Dry hopping is the process of adding hops to beer whilst it is in the fermentation vessel - sometimes while the beer is still actively fermenting, but more often just after. It’s done to give the beer a bright and pronounced hop character. This technique, and these characteristics, are completely synonymous with modern hoppy beers; any hoppy beer you encounter these days is almost certainly dry hopped. But dry hopping does create some issues for the brewer, and is the source of some potential complications worth considering.

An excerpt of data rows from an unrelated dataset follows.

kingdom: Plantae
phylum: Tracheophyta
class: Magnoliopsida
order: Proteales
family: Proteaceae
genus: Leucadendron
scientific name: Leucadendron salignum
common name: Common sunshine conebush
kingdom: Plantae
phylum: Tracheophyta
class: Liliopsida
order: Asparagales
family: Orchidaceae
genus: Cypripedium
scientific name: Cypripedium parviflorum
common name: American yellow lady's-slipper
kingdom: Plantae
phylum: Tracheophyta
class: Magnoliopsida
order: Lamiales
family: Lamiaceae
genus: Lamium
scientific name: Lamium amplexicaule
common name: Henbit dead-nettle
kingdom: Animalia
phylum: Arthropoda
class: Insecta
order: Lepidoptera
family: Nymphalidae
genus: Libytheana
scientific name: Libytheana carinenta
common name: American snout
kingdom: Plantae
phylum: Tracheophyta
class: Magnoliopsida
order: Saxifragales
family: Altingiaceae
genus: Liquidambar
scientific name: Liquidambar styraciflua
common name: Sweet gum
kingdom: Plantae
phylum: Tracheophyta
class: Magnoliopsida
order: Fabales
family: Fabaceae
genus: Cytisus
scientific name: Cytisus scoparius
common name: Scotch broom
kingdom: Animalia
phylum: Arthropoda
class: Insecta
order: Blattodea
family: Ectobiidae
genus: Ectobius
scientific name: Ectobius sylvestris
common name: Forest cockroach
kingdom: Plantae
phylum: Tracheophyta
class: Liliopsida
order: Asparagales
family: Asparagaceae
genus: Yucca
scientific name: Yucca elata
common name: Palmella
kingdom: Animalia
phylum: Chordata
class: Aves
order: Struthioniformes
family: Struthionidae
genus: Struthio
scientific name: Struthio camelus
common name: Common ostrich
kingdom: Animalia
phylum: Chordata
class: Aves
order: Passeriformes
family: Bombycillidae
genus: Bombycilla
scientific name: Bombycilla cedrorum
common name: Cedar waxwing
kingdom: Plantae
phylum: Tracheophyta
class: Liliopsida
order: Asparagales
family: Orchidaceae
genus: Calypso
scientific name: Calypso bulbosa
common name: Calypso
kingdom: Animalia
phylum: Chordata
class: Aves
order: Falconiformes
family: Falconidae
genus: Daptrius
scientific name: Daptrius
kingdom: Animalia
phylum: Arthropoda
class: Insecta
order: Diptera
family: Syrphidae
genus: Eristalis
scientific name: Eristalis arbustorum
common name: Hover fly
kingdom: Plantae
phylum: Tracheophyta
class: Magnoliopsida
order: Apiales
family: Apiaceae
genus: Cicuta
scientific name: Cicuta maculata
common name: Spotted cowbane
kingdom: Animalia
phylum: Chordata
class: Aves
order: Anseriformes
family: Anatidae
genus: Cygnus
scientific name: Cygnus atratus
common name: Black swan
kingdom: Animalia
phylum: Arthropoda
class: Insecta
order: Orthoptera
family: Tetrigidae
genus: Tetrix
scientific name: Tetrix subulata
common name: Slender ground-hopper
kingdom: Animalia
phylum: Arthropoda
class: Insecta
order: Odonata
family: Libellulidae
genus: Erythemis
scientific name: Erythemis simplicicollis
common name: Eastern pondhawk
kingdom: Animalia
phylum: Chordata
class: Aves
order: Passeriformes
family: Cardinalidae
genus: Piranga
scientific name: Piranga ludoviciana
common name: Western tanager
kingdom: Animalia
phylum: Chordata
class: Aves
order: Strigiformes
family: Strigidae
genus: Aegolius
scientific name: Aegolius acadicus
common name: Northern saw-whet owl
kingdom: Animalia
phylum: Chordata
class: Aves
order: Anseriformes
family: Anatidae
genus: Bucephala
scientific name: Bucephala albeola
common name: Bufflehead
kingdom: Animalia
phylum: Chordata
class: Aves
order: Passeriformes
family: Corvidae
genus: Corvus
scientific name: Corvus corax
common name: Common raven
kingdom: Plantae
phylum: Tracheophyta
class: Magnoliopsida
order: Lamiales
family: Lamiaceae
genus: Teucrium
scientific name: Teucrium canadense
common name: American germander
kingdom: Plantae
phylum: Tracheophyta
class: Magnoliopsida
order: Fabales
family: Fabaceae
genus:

Extracting the aroma and flavour-giving oils from hops is more easily done at warmer temperatures, that’s why hops are traditionally added before fermentation when the wort (pre-fermentation beer) is being boiled. However, at these temperatures precious aromas are driven away with evaporation, and some other more delicate flavour notes are masked or altered, giving a more ‘cooked’ hop flavour. If you want a beer to have fresh hop character, you simply need to be inefficient and add the hops when the beer is much colder. There is some debate around what temperature is best to dry hop, and breweries vary quite a bit in this regard. I’ve heard of temperatures from 4°C to 20°C, so it’s really at the behest of the brewer depending on what they are trying to achieve. Colder temperatures will aid processing but will come at the expense of aromatic efficiency. The accepted wisdom is that colder temperatures also mute the fruit flavours that come from hops, and will be less prickly in character, whereas a warmer dry hopping temperature will be more exaggerated.

 


How do breweries physically add the hops? More often than not it’s as simple as manually chucking some hop pellets into the top of the fermentation vessel near the end of fermentation. The downside to this is the plant matter of hop pellets soaks up precious beer. With this in mind, there are more sophisticated ways to add hops now, namely using dosing tanks. These essentially act as a giant tea strainer, allowing the beer to run through the hops, without allowing the larger particles to hang around in the vessel and absorb too much beer. Over exposure of hops in beer can give a ‘vegetable’ character that is undesirable, so brewers aim to limit hop contact time. Whilst these hop dosers can be expensive, they promise an increased efficiency that in the long term can save breweries money, or give a boost to hop character, depending on the aim of said brewery. The circulating nature of these vessels means that the brewer can mimic many hours of contact time between hops and beer in a fraction of the time. Again, this can be used to speed up processing time (and therefore save money), or can be used to extract more from the hops in the same amount of time.


Another consideration is that the time generally considered to be optimal to add dry hops to a tank is annoyingly just before the time you’d normally harvest some yeast from the fermentation vessel for the next batch. The oils present in hops coat yeast cells and affect their ability to perform fermentation smoothly, so it’s generally agreed that you can’t reuse yeast that has had dry hops added to it. Thus you essentially end up with a tug of war between yeast harvesting and optimal dry hop timings. You want to dry hop as early as possible (most of the time), but want to harvest your yeast late on in the process. Most breweries’ dry hopping regimes balance these two competing parts of brewing.


At this point it’s appropriate for me to point you towards Scott Janish’s incredible book The New IPA, which has a wealth of information for any brewer/beer geek to fawn over.